The industry stands ready to invest despite the impacts of Coronavirus. At SSE, as a UK headquartered company, we know how climate change and a green recovery are critical to all parts of the UK. That’s why we’ve put our money where our mouth is with £7.5bn of investment planned in the next five years - £4m every single day – on the low carbon infrastructure which will power all parts of the country for decades to come.

And our own draft business plan for the electricity transmission network we operate in the north of Scotland was stakeholder-led and designed to deliver the essential investment needed to deliver net zero, whilst maintaining reliability. Shovel-ready projects were ready to kickstart the green recovery there – the plan was in place.

The UK Government was also clearly wanting to stimulate investment and sounded the starting gun with a £3bn package to boost energy efficiency and cut household carbon emissions in early July. We expect the forthcoming Energy White Paper and National Infrastructure Strategy to build on this. The message is clearly one of investment over austerity.

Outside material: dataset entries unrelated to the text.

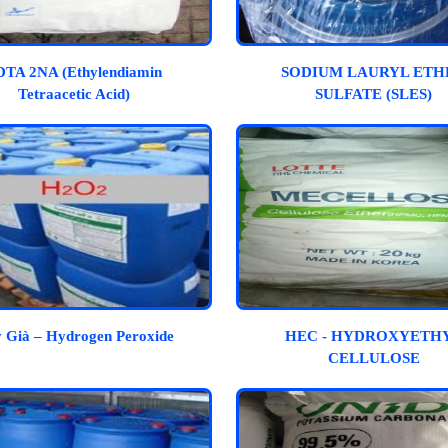
DTA 2NA (Ethylendiamin
SODIUM LAURYL ETH
Tetraacetic Acid)
SULFATE (SLES)
 Già – Hydrogen Peroxide
HEC - HYDROXYETH
CELLULOSE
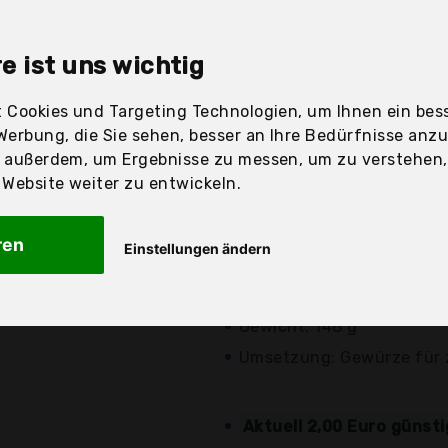
sandfertig
e ist uns wichtig
 Cookies und Targeting Technologien, um Ihnen ein bess
Werbung, die Sie sehen, besser an Ihre Bedürfnisse anz
Preis
Beschre
r außerdem, um Ergebnisse zu messen, um zu verstehen
ebsite weiter zu entwickeln.
Günstigstes Angebot
Aktuell 0,38 Euro günst
ren
Einstellungen ändern
8,52 €*
verschiedene
Angebote a
Abmessungen (? x H): 6 × 
kostenloser
Versand
Gewicht: 148 g
Umsetzung: Gewürze für 
Aktuell 2,00 Euro günst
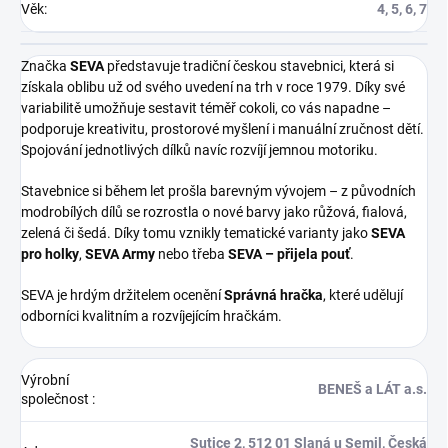
Věk
:
4, 5, 6, 7
Značka
SEVA
představuje tradiční českou stavebnici, která si
získala oblibu už od svého uvedení na trh v roce 1979. Díky své
variabilitě umožňuje sestavit téměř cokoli, co vás napadne –
podporuje kreativitu, prostorové myšlení i manuální zručnost dětí.
Spojování jednotlivých dílků navíc rozvíjí jemnou motoriku.
Stavebnice si během let prošla barevným vývojem – z původních
modrobílých dílů se rozrostla o nové barvy jako růžová, fialová,
zelená či šedá. Díky tomu vznikly tematické varianty jako
SEVA
pro holky
,
SEVA Army
nebo třeba
SEVA – přijela pouť
.
SEVA je hrdým držitelem ocenění
Správná hračka
, které udělují
odborníci kvalitním a rozvíjejícím hračkám.
Výrobní
BENEŠ a LÁT a.s.
společnost
:
Sutice 2, 512 01 Slaná u Semil, Česká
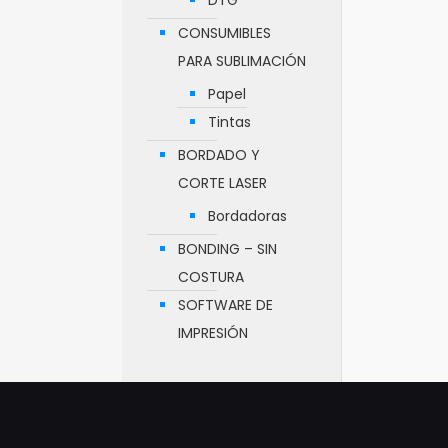
DTG
CONSUMIBLES
PARA SUBLIMACIÓN
Papel
Tintas
BORDADO Y
CORTE LASER
Bordadoras
BONDING – SIN
COSTURA
SOFTWARE DE
IMPRESIÓN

Yet, despite willing partners, and ready-to-go investment plans, Ofgem’s initial view was not quite in step regarding the pace of change and ambition required.  The huge slashing of investment plans and the introduction of unwieldy mechanisms to sign-off future net zero investments looked likely to delay net zero efforts. And the regulated returns on offer to companies were below any comparable investment type, anywhere in the world.

It’s absolutely right that Ofgem protects billpayers, but the cost of delaying critical investments will cause us to pay a much heavier price in years to come.  Far from putting net zero at the heart of the coronavirus recovery, the regulator’s plans could jeopardise net zero, as well as impact the reliability and security of supply of critical national infrastructure.

That’s why in our response to their draft plans we have set out fairly costed, constructive and workable solutions to ensure the regulatory framework delivers on net zero. Backed by businesses, local authorities and climate action groups and, importantly, by science - as the world’s first network company accredited as having a science based greenhouse gas target consistent with a road to net zero - our response points at a net zero pathway bringing long term value for money.

In it we have clear detailed asks. Investment plans should be commensurate with net zero. Expenditure allowances should cover the true costs of investments.  We should be empowered to invest adequately in maintaining and cost-effectively improving the reliability of our growing network. Critical preconstruction work should be factored in appropriately to the settlement. Ofgem’s complex new investment mechanisms for new net zero investments should be fast and effective, not slow and bureaucratic. And returns must be commensurate with the risk of these huge capital intensive projects.

But overall, my message to Ofgem is simple; there’s still time for us to work together to unlock the billions of pounds of investment needed to put the country on a path to net zero. Our plans are formed by stakeholders and evidence. They are deliverable. And by unlocking this investment we can kickstart the green economic recovery – and be the backbone of ‘build back better’.